__PROBLEM TO SOLVE__:
In the excerpt about 2018's money lessons, by how much did the SIP book grow in 2018?

The year 2018 taught us that buying last year’s winner is not a good idea. Several years of good returns, a successful ‘mutual funds sahi hai’ campaign and the spread of the SIP culture brought plenty of first-time investors into equity mutual funds. The SIP book grew 50% over calendar year 2017 and another 20% in 2018 despite choppy markets. New investors rushed in and some of them went straight to the winners of 2017—the mid- and small-cap mutual funds. Some of these funds had given returns of over 40% in 2017 inducing investors to throw caution to the winds and rush to the risky part of the equity market. Investors made two errors. One, bought last year’s winner in 2018. Two, allocated all their equity investment to the past winner.
The year 2018 was when we all learnt some hard money lessons. We learnt that stock prices that go up very fast can zoom down too. We learnt that debt funds are not fixed deposits and returns are not assured. We learnt that real estate revivals can take years and years, and 2018 was not that year. We learnt that governments can change the rules of the game around taxation making it better or worse for you. 2018 was the year in which we learnt the meaning of risk.

__DATA SHOWN__:

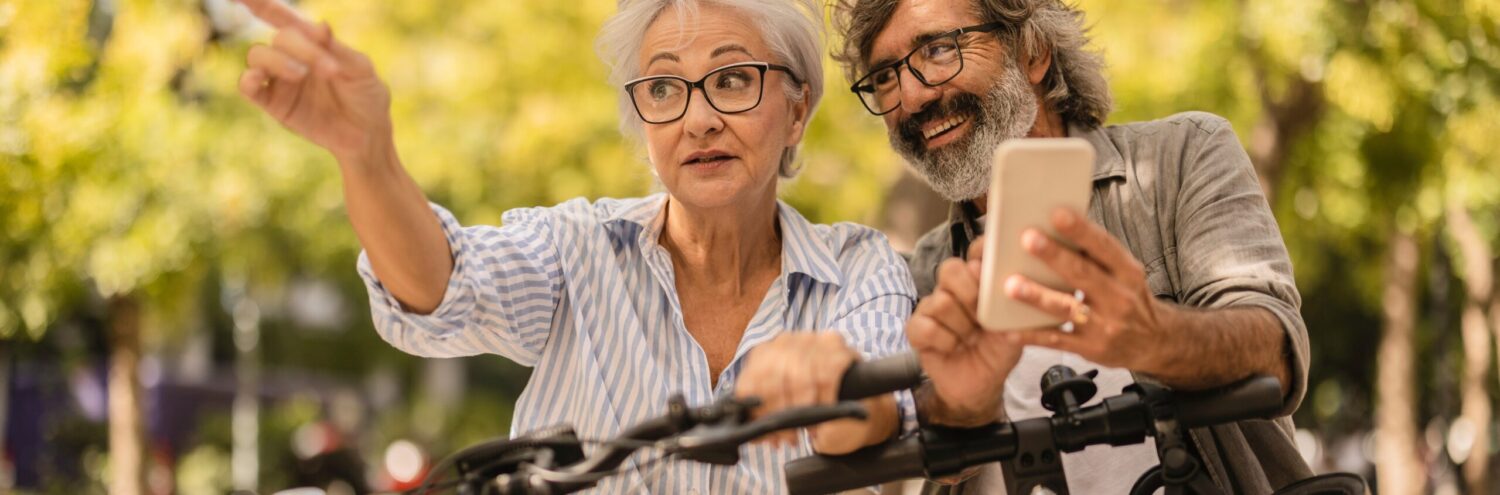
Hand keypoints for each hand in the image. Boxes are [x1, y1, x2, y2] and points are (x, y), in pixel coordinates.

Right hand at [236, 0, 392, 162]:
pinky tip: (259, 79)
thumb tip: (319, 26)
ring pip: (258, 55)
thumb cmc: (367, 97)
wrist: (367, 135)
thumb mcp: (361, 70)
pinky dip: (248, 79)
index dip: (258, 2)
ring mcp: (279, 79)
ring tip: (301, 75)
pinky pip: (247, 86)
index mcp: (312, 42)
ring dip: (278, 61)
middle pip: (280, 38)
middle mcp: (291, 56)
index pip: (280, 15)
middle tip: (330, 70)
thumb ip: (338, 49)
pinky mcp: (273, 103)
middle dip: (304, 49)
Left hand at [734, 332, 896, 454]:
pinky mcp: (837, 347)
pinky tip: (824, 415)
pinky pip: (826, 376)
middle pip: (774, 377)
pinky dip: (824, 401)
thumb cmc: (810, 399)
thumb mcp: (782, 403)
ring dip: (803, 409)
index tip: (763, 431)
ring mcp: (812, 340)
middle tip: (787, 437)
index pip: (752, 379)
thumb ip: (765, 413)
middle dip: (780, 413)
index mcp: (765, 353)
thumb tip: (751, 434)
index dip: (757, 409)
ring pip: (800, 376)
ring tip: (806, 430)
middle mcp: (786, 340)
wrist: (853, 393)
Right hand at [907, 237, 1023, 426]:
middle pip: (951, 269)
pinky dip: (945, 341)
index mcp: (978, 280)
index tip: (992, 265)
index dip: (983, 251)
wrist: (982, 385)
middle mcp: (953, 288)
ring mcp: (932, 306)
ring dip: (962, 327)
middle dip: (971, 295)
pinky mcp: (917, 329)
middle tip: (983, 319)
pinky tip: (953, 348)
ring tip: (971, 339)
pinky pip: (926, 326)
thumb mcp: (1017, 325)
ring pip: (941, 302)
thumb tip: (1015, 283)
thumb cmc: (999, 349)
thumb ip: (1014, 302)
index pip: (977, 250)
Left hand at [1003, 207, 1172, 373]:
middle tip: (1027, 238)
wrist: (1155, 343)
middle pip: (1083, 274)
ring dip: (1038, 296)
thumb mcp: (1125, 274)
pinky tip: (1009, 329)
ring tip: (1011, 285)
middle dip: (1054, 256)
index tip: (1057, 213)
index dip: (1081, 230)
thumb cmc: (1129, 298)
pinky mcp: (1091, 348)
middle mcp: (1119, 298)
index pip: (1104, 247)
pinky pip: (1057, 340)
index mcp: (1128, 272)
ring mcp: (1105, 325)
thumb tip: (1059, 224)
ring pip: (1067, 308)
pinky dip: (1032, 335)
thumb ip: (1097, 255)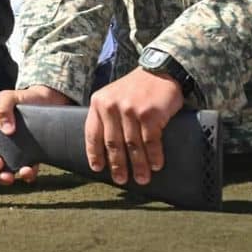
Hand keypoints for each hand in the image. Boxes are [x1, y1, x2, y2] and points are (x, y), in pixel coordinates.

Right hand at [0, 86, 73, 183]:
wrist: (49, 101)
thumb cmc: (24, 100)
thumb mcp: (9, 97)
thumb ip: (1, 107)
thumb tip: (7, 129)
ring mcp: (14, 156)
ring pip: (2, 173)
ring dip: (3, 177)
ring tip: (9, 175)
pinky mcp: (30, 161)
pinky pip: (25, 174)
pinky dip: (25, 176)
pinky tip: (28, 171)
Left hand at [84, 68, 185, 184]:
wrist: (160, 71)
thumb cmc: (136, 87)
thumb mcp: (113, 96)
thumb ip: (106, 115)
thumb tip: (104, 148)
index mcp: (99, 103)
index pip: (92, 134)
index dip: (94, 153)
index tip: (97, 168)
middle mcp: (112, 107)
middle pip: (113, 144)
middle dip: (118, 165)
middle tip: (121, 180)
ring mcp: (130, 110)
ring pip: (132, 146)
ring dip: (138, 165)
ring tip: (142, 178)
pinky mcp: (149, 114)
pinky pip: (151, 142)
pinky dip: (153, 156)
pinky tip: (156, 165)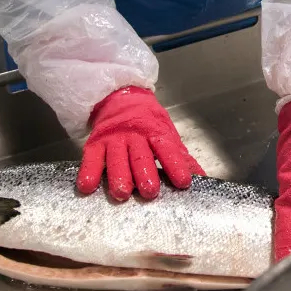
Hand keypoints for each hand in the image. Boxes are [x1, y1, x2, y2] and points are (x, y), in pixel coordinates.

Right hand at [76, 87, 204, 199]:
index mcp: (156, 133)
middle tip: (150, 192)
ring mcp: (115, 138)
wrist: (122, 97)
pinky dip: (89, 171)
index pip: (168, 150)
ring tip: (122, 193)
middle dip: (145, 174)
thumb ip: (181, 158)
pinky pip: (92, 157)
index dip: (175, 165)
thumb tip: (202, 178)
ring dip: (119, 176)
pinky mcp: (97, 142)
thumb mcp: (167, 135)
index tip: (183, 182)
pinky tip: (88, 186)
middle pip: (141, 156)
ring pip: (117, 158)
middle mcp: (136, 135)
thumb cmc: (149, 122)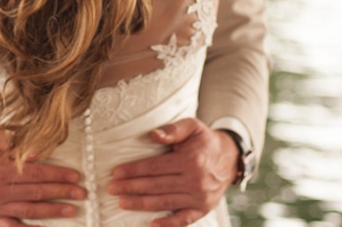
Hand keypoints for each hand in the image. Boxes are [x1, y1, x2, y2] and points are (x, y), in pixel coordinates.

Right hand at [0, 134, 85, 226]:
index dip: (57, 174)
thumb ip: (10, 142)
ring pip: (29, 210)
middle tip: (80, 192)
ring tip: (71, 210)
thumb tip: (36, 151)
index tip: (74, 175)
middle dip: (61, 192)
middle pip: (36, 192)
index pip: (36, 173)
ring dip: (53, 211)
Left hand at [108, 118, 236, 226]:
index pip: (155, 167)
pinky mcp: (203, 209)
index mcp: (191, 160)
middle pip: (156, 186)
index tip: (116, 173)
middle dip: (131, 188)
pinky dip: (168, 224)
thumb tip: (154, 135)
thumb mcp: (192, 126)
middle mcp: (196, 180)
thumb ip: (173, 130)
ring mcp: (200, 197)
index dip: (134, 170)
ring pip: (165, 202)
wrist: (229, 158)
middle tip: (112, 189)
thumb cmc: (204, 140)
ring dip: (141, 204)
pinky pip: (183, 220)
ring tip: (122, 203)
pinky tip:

__PROBLEM SOLUTION__:
It grew another 20% in 2018, despite choppy markets.